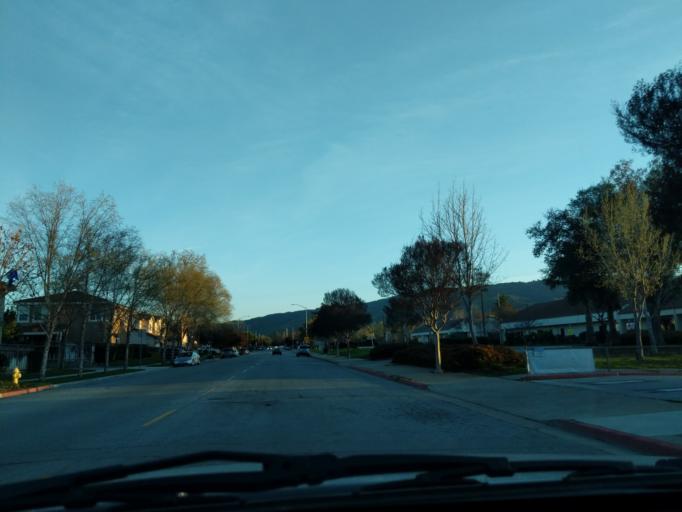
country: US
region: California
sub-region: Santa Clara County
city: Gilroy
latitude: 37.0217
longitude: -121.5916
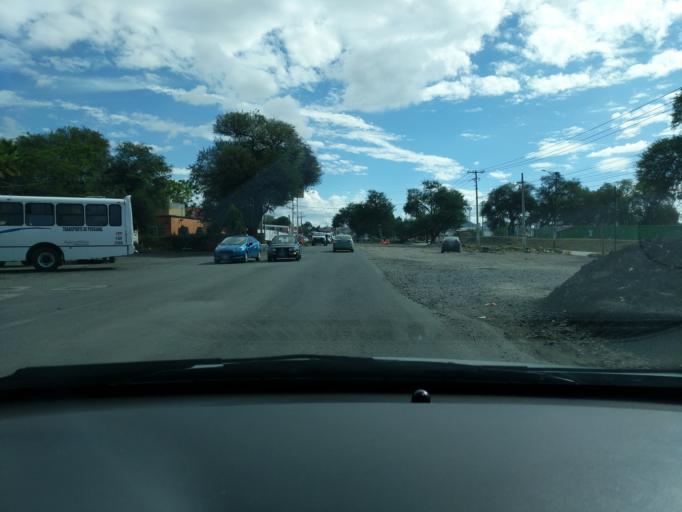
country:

....

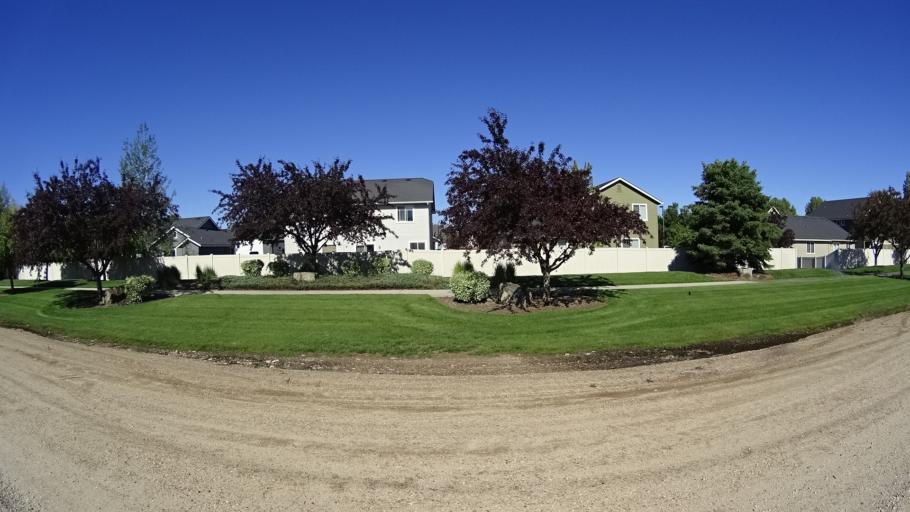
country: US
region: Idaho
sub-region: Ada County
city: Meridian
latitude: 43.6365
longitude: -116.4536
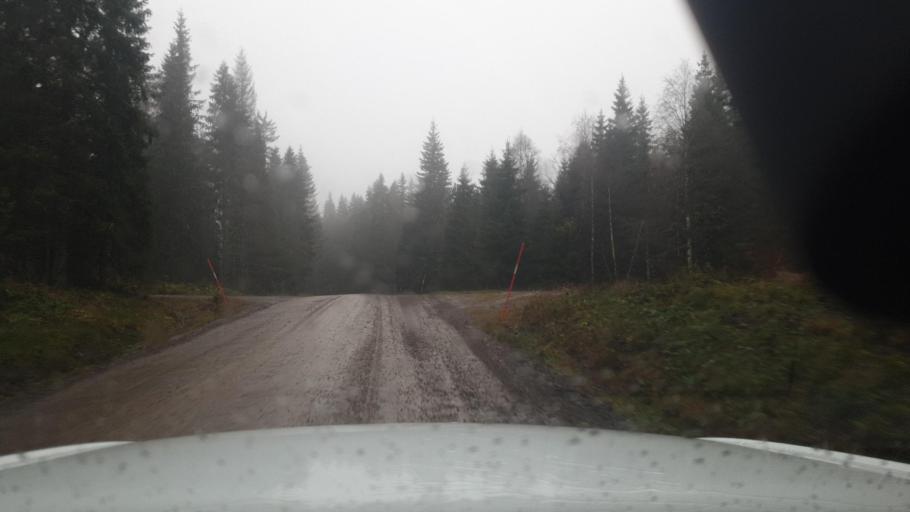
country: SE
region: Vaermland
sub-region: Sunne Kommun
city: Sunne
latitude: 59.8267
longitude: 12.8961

....

• REQUIREMENTS
Which lines in the items above contain the string "region"? Gather every one of them and copy each line out in full.

• WORKED ANSWER
region: California
sub-region: Santa Clara County
region: Idaho
sub-region: Ada County
region: Vaermland
sub-region: Sunne Kommun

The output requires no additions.